Soon, instead of importing the beers from England, entrepreneurs set up breweries along the Baltic Sea. These new breweries adapted to regional ingredients and processes, and in turn, made a version of these strong, rich beers that evolved from its English roots. Baltic Porters made in Scandinavia differ from those made in the Baltic regions. And even then, some Baltic Porters are top-fermented, while others are bottom-fermented, probably as a result of adapting to the trends of the time, when lager breweries in Northern Europe were gaining in numbers and using one house yeast resulted in a more simplified and economical production of beer.

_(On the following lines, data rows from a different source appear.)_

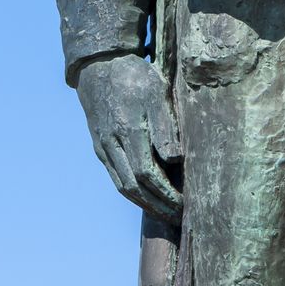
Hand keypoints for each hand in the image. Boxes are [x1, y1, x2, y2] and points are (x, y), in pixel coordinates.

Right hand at [76, 52, 181, 220]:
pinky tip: (148, 195)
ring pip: (122, 186)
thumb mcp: (156, 94)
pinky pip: (116, 177)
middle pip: (132, 188)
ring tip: (166, 213)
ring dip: (144, 203)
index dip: (166, 194)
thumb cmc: (134, 77)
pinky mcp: (100, 148)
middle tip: (179, 217)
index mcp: (128, 133)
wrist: (99, 68)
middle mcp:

No matter what brewers in Nordic and Scandinavian countries called it, the Baltic Porter is unlike what we’ve become accustomed to as Imperial Stouts in the United States. US versions of Imperial Stouts are characteristically American—barrel-chested and full of bravado, usually ringing in over 10% ABV, roasty, and heavily hopped. But there’s still a warmth to Baltic Porters, as they’re usually stronger and fruitier than most porters and stouts; minimally hopped, dark fruits like plums and cherries fill the aroma, along with licorice, chocolate, and toffee; malty-sweetness is showcased in the taste, held in check by low bitterness, and restrained coffee roast or slight smokiness. Full-bodied, but not heavy, the slight glow of alcohol warms you up as it all comes together as hygge in its liquid form, the perfect accompaniment for snuggling into a snowy night.